Cultural exception | The duty

“Culture is like a parachute, when you don’t have one, you crash,” said the French comedian Pierre Desproges. But what culture was he talking about? From that of books or that of Jerusalem artichokes? From that of museums or that of beets? Mozart or organic?

It is no coincidence that, over the centuries, the word culture has come to designate indifferently what is found on our plate and in our library. Many writers will explain to you that there is more than a common etymology between the action of plowing a field and that of writing by filling in lines, which are so many furrows in which we sow words. In these two gestures, there is what we can call the action of transmitting. Transmitting life on one side, that of the spirit on the other. In both cases, this involves a long time, that of maturation, growth and the passage of seasons.

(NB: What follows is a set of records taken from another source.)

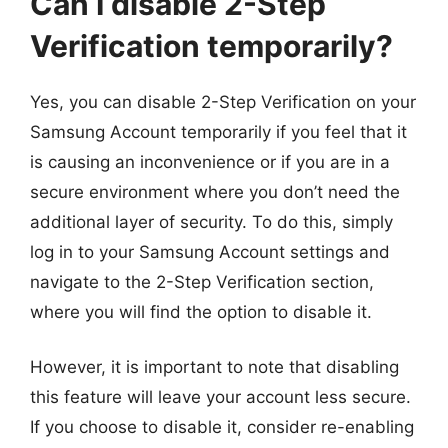
Can I disable 2-Step
Verification temporarily?
Yes, you can disable 2-Step Verification on your
Samsung Account temporarily if you feel that it
is causing an inconvenience or if you are in a
secure environment where you don’t need the
additional layer of security. To do this, simply
log in to your Samsung Account settings and
navigate to the 2-Step Verification section,
where you will find the option to disable it.
However, it is important to note that disabling
this feature will leave your account less secure.
If you choose to disable it, consider re-enabling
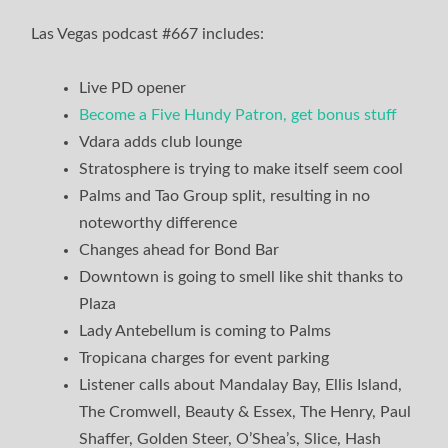
Las Vegas podcast #667 includes:
Live PD opener
Become a Five Hundy Patron, get bonus stuff
Vdara adds club lounge
Stratosphere is trying to make itself seem cool
Palms and Tao Group split, resulting in no
noteworthy difference
Changes ahead for Bond Bar
Downtown is going to smell like shit thanks to
Plaza
Lady Antebellum is coming to Palms
Tropicana charges for event parking
Listener calls about Mandalay Bay, Ellis Island,
The Cromwell, Beauty & Essex, The Henry, Paul
Shaffer, Golden Steer, O’Shea’s, Slice, Hash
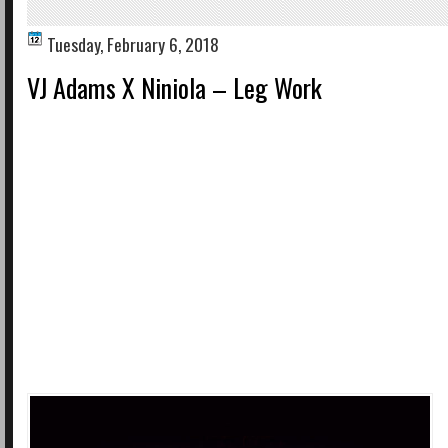
Tuesday, February 6, 2018
VJ Adams X Niniola – Leg Work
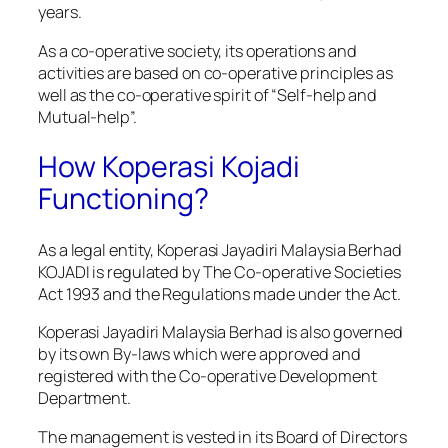
years.
As a co-operative society, its operations and
activities are based on co-operative principles as
well as the co-operative spirit of “Self-help and
Mutual-help”.
How Koperasi Kojadi
Functioning?
As a legal entity, Koperasi Jayadiri Malaysia Berhad
KOJADI is regulated by The Co-operative Societies
Act 1993 and the Regulations made under the Act.
Koperasi Jayadiri Malaysia Berhad is also governed
by its own By-laws which were approved and
registered with the Co-operative Development
Department.
The management is vested in its Board of Directors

French farmers may number less than 500,000 today, but there is an organic link between them and the French. A country cannot have incubated a “peasant economy” until the 20th century.e century, as Fernand Braudel said, without it leaving any traces. It cannot be defined to this extent by its gastronomy, its landscapes and its art of living without farmers being at the heart of the idea that the French have of France.

This probably explains the incredible support enjoyed by French farmers who, for a week, have undertaken to “go up” to Paris to make their demands heard. We do not know of any other protest movement that can boast the support of 89% of French people. And this, among supporters of the Republicans (97%), the National Rally (95%), the Socialist Party (94%), ecologists (88%), La France insoumise (87%) and even the Macronists (81%)!

We understand better why, last week, the new Prime Minister, Gabriel Attal, left Matignon in a hurry to give a speech behind a haystack. To avoid a new crisis of the Yellow Vests, the government has apparently gone to bed. But no one imagines that the fans of the “ start-up nation » and free trade treaties were converted in 24 hours to beet growing and food sovereignty. Forty years of contempt for farmers seasoned with a bit of punitive ecology have produced, in Paris as in Brussels, this aberrant strategy of degrowth where 600 million euros are offered to Irish breeders to slaughter 200,000 cows.

In France, the discontent had been there for months, but we turned a deaf ear. To alert public opinion, in hundreds of localities, farmers had reversed the village entrance signs. A subtle way of saying that as far as they were concerned, we were walking on our heads. But when it comes to pressure tactics, nothing beats throwing manure.

Because, despite the love of the French for their farmers, the hillbilly, the bumpkin, the boor, the crunchy, the inhabitant, the dirtbag, the redneck, has he not become the man to be slaughtered? our right-thinking elites? Is he not this hated character of our time because he represents our history? The story of people from somewhere, as the British David Goodhart wrote (“ people from somewhere “), and not from anywhere like our globalized elites (” people from anywhere “).

In a testimony that speaks volumes, the head of the list of French socialists in the European elections, Raphaël Glucksmann, recently admitted that, when he goes to New York or Berlin, he feels more at home culturally than in Picardy. Hadn’t her environmentalist colleague Sandrine Rousseau designated the barbecue as a “symbol of virility” to be destroyed? Now, what have these incorrigible meat-eaters that the peasants have been doing for a week, if not feasting around a barbecue on a highway ramp under the envious gazes of popular France – and even the police officers who poorly hide their sympathy in the face of demonstrators who, for once, do not attack them?

Marianne’s homeland is this country which prides itself on having kept from the aristocracy a certain number of customs, morals and manners which beautify life and make the charm of its civilization. Why shouldn’t it have the right to refuse a clean agricultural slate and cherish its farmers, even if Brussels, in the name of ecology, has planned their disappearance? This already has a name: the cultural exception!

By chance, in the same week, two young environmental activists sprayed The Mona Lisa of pumpkin soup. History does not say whether this pumpkin was French or Ukrainian. This emblematic gesture combines contempt for art and agriculture. We don’t know what Desproges would have said about it, but there is no doubt that his joke also applies to the cultivation of pumpkins.